Every non-trivial data structure choice must be justified in a comment. Default choices require no comment; non-default choices require explicit reasoning.
| Need | Use | Never Use | Why |
|---|---|---|---|
| Ordered sequence with fast appends | list | — | Default choice |
| Append/pop from both ends | collections.deque | list | list.pop(0) is O(n); deque is O(1) |
| Key-value lookup | dict | list of tuples | x in list is O(n); dict lookup is O(1) |
| Membership testing | set | list | x in list is O(n); set is O(1) |
| Min or max element | heapq | Repeated sorted() | Sorting each time is O(n log n); heap push/pop is O(log n) |
| Counting occurrences | Counter | Manual dict with get | Counter is more readable and optimized |
| Ordered dict (insertion order matters) | dict (Python 3.7+) | OrderedDict | Regular dict preserves insertion order since 3.7 |
| Immutable record | @dataclass(frozen=True) | tuple | Frozen dataclass has named fields |
# WRONG — O(n) membership check in a hot loop
seen_ids = []
for record in stream:
if record.id in seen_ids: # O(n) on every iteration
continue
seen_ids.append(record.id)
# CORRECT — O(1) membership check
seen_ids: set[int] = set()
for record in stream:
if record.id in seen_ids: # O(1)
continue
seen_ids.add(record.id)
Replace all explicit Python loops over arrays with NumPy or Pandas vectorized operations.

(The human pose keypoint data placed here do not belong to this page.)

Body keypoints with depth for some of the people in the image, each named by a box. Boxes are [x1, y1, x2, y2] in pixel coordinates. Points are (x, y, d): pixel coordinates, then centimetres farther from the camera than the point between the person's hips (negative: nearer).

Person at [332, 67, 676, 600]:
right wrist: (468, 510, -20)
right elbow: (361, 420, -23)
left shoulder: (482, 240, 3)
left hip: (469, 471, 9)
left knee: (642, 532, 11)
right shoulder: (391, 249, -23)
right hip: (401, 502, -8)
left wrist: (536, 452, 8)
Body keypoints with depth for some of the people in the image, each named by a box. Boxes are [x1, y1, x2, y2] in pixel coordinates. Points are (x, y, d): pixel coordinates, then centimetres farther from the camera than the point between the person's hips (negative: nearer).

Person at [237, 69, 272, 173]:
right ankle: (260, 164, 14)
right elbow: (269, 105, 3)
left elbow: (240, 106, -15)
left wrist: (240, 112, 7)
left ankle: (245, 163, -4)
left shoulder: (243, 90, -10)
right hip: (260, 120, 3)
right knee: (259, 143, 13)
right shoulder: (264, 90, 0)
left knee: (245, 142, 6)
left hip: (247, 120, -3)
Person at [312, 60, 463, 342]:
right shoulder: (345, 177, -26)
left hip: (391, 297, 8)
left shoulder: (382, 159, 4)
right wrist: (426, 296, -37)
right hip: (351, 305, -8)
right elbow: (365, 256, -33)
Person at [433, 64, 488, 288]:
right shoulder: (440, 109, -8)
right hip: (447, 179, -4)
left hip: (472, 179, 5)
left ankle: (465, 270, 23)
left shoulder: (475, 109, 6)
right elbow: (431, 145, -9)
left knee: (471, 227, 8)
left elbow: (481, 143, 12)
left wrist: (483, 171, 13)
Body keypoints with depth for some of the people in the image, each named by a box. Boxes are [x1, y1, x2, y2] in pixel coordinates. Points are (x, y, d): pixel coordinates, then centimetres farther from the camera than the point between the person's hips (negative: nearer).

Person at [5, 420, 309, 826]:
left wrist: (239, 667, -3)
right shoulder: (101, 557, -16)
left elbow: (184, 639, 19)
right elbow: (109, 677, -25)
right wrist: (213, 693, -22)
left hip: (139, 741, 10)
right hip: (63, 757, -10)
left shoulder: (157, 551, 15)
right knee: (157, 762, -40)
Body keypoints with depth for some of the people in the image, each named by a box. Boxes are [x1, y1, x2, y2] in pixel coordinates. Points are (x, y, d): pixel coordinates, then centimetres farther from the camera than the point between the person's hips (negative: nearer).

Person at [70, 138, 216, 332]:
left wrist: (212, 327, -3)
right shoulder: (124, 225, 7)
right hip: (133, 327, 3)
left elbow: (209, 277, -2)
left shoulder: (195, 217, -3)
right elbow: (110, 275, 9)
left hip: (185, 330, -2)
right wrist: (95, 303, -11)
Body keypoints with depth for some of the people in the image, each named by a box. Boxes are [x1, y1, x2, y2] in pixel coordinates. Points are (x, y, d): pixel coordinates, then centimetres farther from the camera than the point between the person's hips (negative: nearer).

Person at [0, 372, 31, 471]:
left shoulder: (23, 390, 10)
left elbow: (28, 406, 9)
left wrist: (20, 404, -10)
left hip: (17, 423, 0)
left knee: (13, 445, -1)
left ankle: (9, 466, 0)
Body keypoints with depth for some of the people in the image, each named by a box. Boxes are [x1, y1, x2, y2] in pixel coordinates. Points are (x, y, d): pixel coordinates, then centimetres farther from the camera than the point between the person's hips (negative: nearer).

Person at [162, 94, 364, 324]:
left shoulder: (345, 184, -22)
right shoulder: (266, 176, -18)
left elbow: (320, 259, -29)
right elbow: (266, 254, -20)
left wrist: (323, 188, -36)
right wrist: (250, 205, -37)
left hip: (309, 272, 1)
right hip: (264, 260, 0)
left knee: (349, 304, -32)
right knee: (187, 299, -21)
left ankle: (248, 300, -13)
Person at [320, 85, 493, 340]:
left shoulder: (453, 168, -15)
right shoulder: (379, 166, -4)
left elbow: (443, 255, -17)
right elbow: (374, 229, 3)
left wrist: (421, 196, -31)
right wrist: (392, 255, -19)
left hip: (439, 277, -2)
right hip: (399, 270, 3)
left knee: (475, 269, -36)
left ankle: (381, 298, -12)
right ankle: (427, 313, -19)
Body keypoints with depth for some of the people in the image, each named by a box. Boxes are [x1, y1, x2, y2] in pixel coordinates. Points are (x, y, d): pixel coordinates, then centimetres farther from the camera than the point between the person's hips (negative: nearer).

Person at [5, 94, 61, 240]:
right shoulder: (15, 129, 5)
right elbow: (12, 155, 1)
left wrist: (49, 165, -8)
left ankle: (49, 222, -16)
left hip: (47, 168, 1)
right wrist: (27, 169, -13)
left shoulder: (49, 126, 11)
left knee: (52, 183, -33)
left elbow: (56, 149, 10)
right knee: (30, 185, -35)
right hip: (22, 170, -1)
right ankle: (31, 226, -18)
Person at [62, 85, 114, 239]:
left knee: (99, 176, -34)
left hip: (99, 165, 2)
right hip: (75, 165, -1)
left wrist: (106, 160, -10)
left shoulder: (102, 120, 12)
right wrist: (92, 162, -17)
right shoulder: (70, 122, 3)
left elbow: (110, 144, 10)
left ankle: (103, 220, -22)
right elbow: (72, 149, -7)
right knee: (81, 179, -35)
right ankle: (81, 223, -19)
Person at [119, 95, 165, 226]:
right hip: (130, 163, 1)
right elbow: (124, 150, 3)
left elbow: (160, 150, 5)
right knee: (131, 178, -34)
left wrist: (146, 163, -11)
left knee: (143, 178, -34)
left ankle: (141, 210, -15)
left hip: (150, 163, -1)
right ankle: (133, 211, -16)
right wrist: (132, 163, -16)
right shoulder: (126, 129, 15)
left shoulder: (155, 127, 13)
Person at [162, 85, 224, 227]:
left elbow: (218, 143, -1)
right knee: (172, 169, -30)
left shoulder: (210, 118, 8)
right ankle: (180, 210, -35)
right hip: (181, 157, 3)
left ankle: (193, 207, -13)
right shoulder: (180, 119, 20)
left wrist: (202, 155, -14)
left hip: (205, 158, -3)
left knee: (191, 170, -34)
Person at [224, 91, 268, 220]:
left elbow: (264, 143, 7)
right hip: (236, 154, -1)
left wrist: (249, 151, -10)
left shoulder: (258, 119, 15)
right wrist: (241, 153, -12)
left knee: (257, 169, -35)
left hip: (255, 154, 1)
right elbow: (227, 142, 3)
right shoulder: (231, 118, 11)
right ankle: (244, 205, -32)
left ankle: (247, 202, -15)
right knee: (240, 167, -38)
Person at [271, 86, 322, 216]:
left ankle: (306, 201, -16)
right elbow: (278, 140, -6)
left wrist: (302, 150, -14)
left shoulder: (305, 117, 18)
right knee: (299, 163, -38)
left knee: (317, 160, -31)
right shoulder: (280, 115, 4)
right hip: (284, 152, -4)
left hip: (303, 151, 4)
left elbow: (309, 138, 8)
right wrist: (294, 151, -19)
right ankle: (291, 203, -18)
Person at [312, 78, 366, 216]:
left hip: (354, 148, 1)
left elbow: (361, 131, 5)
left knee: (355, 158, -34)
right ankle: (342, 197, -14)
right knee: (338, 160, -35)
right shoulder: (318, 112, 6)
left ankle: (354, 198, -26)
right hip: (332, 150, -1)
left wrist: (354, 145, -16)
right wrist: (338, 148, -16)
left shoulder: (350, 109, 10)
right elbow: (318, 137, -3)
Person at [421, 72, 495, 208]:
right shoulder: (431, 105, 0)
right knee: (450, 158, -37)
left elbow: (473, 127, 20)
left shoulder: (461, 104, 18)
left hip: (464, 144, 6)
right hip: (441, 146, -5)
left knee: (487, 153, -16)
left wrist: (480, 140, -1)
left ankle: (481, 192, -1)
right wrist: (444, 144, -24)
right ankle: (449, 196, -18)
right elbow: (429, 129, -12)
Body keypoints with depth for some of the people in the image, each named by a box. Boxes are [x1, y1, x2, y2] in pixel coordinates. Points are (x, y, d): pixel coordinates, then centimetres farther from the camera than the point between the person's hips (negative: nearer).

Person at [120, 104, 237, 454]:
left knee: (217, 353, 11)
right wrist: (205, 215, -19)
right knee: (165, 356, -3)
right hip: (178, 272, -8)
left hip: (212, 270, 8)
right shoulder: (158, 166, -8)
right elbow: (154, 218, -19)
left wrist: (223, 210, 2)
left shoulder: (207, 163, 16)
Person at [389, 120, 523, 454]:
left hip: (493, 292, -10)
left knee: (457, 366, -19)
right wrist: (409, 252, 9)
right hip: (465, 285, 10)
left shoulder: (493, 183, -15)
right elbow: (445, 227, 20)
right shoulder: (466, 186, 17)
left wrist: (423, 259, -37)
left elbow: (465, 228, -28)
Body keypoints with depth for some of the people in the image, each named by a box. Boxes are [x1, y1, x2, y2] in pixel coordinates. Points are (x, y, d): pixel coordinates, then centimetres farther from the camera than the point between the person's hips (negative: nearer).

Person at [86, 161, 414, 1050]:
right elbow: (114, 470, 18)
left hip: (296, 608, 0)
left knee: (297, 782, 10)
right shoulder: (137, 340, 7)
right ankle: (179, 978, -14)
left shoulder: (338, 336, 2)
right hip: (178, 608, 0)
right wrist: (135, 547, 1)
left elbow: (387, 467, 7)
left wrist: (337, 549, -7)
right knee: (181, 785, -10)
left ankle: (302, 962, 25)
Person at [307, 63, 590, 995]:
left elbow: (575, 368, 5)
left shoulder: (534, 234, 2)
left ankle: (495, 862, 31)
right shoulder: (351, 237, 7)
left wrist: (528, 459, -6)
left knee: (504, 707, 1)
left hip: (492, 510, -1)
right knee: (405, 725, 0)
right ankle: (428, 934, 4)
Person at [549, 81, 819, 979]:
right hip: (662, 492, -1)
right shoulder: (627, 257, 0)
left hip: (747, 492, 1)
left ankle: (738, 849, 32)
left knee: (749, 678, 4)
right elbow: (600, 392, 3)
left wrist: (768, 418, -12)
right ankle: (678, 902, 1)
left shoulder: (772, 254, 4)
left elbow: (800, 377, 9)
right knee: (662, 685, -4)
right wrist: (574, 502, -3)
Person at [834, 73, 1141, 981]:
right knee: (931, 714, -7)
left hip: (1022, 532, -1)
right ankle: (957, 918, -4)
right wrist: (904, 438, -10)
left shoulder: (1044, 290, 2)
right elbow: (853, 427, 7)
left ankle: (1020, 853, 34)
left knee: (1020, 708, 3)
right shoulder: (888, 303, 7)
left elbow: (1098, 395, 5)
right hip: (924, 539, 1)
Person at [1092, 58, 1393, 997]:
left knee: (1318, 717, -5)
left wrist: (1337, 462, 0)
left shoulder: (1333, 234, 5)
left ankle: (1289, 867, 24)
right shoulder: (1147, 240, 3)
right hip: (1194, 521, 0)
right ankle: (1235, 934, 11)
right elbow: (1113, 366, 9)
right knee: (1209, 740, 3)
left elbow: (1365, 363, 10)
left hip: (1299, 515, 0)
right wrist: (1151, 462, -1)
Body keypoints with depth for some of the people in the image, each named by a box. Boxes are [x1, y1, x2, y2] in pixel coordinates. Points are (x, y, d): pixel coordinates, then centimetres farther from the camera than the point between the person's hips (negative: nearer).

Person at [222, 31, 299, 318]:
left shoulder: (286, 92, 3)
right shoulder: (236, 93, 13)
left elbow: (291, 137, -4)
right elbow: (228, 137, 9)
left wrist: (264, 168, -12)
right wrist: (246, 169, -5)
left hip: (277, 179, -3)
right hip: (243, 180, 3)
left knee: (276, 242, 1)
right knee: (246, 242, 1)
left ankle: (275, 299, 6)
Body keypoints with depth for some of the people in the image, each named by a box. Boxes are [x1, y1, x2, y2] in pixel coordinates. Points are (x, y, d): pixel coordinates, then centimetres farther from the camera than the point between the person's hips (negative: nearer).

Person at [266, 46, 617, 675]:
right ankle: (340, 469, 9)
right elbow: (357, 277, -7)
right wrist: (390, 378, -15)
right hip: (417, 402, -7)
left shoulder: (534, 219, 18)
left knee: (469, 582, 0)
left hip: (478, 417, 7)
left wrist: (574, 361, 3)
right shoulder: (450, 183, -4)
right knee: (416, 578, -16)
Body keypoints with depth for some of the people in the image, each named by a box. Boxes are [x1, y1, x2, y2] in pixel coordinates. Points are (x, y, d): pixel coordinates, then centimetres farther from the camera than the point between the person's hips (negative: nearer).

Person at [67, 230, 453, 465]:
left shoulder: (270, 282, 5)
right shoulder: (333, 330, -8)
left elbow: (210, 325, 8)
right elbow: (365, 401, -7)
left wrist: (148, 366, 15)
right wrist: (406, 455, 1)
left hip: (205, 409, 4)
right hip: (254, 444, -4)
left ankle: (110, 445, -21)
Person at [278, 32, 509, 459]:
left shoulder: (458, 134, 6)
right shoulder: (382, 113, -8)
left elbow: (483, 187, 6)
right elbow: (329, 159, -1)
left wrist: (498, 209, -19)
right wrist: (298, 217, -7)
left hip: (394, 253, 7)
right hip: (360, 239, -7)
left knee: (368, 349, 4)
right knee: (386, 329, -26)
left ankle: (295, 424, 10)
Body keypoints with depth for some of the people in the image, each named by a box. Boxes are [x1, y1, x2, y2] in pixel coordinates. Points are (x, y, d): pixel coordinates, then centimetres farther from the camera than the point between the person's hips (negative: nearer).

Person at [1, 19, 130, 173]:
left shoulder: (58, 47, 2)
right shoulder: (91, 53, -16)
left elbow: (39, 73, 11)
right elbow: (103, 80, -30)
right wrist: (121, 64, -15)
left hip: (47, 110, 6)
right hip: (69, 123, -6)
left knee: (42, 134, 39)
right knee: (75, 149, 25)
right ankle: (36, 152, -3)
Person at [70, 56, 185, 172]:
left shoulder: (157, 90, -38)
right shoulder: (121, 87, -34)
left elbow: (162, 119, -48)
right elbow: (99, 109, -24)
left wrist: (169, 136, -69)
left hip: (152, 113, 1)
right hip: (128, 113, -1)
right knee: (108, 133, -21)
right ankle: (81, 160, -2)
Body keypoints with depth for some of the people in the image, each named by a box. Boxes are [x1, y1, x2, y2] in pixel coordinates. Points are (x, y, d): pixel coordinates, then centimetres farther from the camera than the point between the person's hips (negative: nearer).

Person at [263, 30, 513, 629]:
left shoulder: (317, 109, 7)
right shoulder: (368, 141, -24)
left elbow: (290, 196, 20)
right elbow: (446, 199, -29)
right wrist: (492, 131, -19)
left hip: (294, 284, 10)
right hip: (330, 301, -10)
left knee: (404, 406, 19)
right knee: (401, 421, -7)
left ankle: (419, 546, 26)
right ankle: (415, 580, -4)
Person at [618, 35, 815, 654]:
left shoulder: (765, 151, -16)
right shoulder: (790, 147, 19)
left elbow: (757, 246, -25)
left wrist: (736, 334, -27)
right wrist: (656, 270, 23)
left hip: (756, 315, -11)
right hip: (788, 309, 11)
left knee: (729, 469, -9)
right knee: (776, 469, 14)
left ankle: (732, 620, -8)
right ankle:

Python loops over arrays are 10–100x slower than equivalent NumPy operations.
# WRONG — Python loop, O(n) with high constant factor
result = []
for i in range(len(prices)):
result.append(prices[i] * quantities[i] * (1 - discounts[i]))
# CORRECT — vectorized, same O(n) but ~50x faster in practice
result = prices * quantities * (1 - discounts) # NumPy element-wise
Profile before optimizing. Never optimize based on intuition alone. Use cProfile for function-level profiling, line_profiler for line-level:
# Add to any script to profile:
import cProfile
cProfile.run("your_function(args)", sort="cumulative")
# Or use the decorator for line-level:
# pip install line_profiler
# Add @profile decorator and run: kernprof -l -v script.py
Document the bottleneck found in a comment next to the optimization:
# Profiler finding (2024-01-15): this loop consumed 87% of total runtime for n=100k.
# Replaced explicit loop with np.where vectorization: 45x speedup confirmed.
result = np.where(condition_array, value_if_true, value_if_false)
For large datasets, always consider chunking, streaming, or lazy evaluation before loading everything into memory:
# WRONG — loads entire dataset into memory
df = pd.read_csv("huge_file.csv")
result = process(df)
# CORRECT — stream in chunks
chunk_size = 10_000
results = []
for chunk in pd.read_csv("huge_file.csv", chunksize=chunk_size):
results.append(process(chunk))
final = pd.concat(results)
Never reimplement what itertools, collections, heapq, or bisect already provides. Document which standard library function was used instead.
# WRONG — manual sliding window
windows = []
for i in range(len(seq) - k + 1):
windows.append(seq[i:i+k])
# CORRECT — use zip with slicing (for small k), or document why manual is needed
from itertools import islice
def sliding_window(seq, k):
it = iter(seq)
window = tuple(islice(it, k))
if len(window) == k:
yield window
for x in it:
window = window[1:] + (x,)
yield window
Never use a list as a stack for performance-critical code. Use collections.deque if popping from the left; use list with append()/pop() only if appending and popping from the right.
Never concatenate strings in a loop. String concatenation is O(n²) due to immutability.
# WRONG — O(n²)
result = ""
for word in words:
result += word + " "
# CORRECT — O(n)
result = " ".join(words)
Never sort to find min or max. Sorting is O(n log n); min() and max() are O(n).
# WRONG
smallest = sorted(values)[0]
# CORRECT
smallest = min(values)
# For k-smallest: use heapq.nsmallest (O(n log k)), not sort (O(n log n))
import heapq
k_smallest = heapq.nsmallest(k, values)
Never use range(len(x)) when you can use enumerate(x). Never use manual index tracking when Python provides a cleaner idiom.